Jamie - posted on 12/19/2011

185

2

1

Oh goodness...I am so sorry for what you are going through.

If you actually read the texts where it talks about marital unfaithfulness in it's original language, it explains it a lot better. It isn't only talking about adultery- it is a broader term.

However, your husband fits even the most confined English description.

As follower of Jesus you need to show your daughters what a strong woman of God does. And that is not cower and accept what this man has done to every one. After being molested your child is at great risk for becoming a victim repeatedly later in life. I remember interviewing one of the women who was molested as a child, and she said it was because her mother stayed with the boyfriend that molested her that she felt the deepest wound.

You don't sound happy and your husband is not being faithful. He has wounded your family in the most damaging ways.

He needs to seek help, and it sounds like even if he has - it's not enough. He's still slipping back. You can be supportive of his treatment and not be with him. Do no enable him by staying with him.

You and your daughters are worth so much more than that! You are not doing anything wrong by leaving him.
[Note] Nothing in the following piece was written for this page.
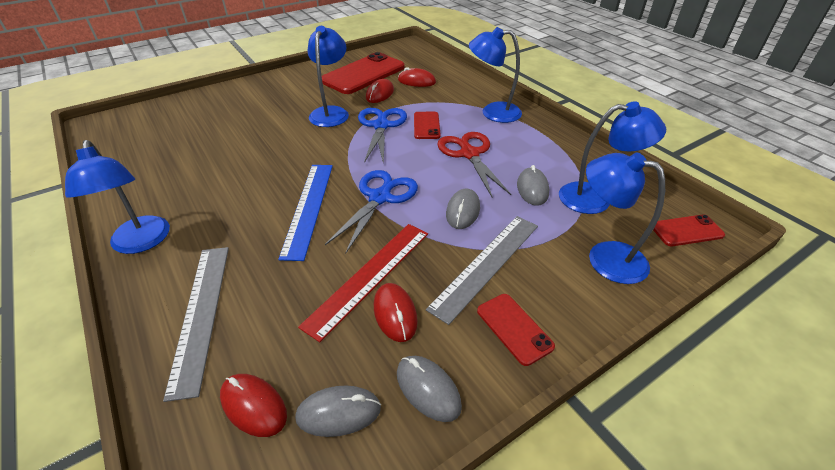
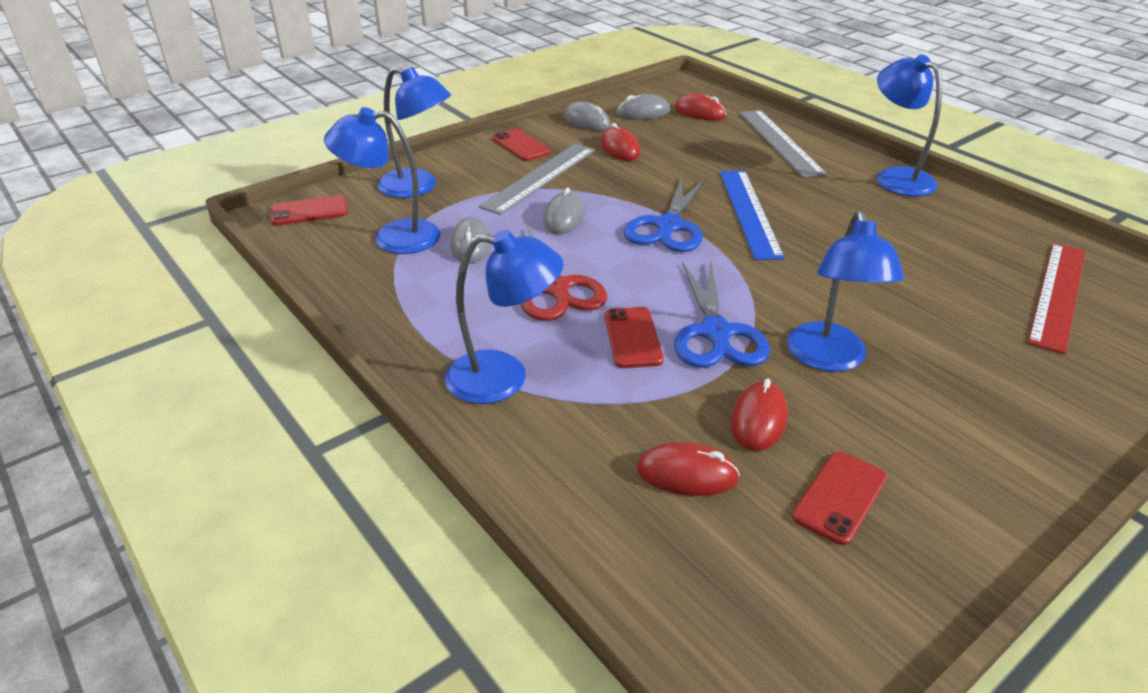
camera: 175 degrees right, 5 degrees down
red ruler [298,224,428,342] -> red ruler moved to [1027,243,1085,354]
red phone [322,52,405,94] -> red phone [792,451,887,545], size x0.50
Feel free to private message me about this. I've worked with a lot of trauma victims and I am more than happy to refer you to a Christian counselor and people who will help pull you out of this.

The hardest part is leaving for good. Once you get a little more separated for the situation you will see it in a new light.

Angie - posted on 12/19/2011

254

28

25

I'm not an advocate for divorce either...why I waited until I was 35 because I finally felt that forever feeling ~ I don't know why people change, I don't know why people do some of the things they do, but I do know my God wants me to be happy, yes, there's everyday life struggles over bills, over kids, marriage is work ~ but when you are both not working at it and you are in so much pain and no trust - Lord knows what he's "sneaking" around to do all day while you are working to provide, nobody deserves that..you deserve to be happy...prayers your way to find some peace with a decision

Lisa - posted on 12/19/2011

5

0

0

rachel, my social worker and i worked on it through counsellings with him... he improved not to molest them again... but only the thing is that he still does the porns which disgusted me! my daughter is older enough , living on her own now
and i asked her if he did again ,and she said no he never touched her ever after that happened... my daughter doesnt blame me because i didnt know and she saw how hard i worked to protect them by cousnellings to help them etc...

Lisa - posted on 12/19/2011

5

0

0

Teresa, I had seen several counsellings and my husband also saw few counsellings before he moved in.. seemed that he doesnt know how to stop the porns .. i rather live on myself with childrne alone so i can have the good healthy living, agreed

Proud - posted on 12/18/2011

269

28

4

If my husband molested my child he would have been out of my life forever.

I'm sorry but RARELY do pedophiles rehabilitate. By having him back in the household you are putting your child in danger

Carla - posted on 12/18/2011

4,285

83

120

Sorry, sweetheart, but I've gotta echo what the other women have said. Pedophiles rarely, and I mean RARELY get rehabilitated. My brothers both had sex with my little 14 y/o step-niece (one her step-father, one her uncle). My sis-in-law tried, as you did, to forgive and go on, but she absolutely couldn't. Her grandson (and we don't know if her grandchild is her step-son, grandson or nephew, very convoluted mess) looks like our side of the family, and every time she looked at him, the horror of this situation is relived.

I, like Linda and Teresa, am NOT an advocate for divorce, HOWEVER, in situations like this, I can't see God not standing behind you leaving this man. I am going to message one of the girls on this community and have her message you. She is going through the same thing, and I think she can give you some words of hope.

God bless

[deleted account]

Are your daughters still in the home?

I'm really not an advocate for divorce, but biblically speaking... adultery is a way out. I couldn't trust him either. I guess my only positive feedback is to seek a Christian counselor for yourself. I'm sorry!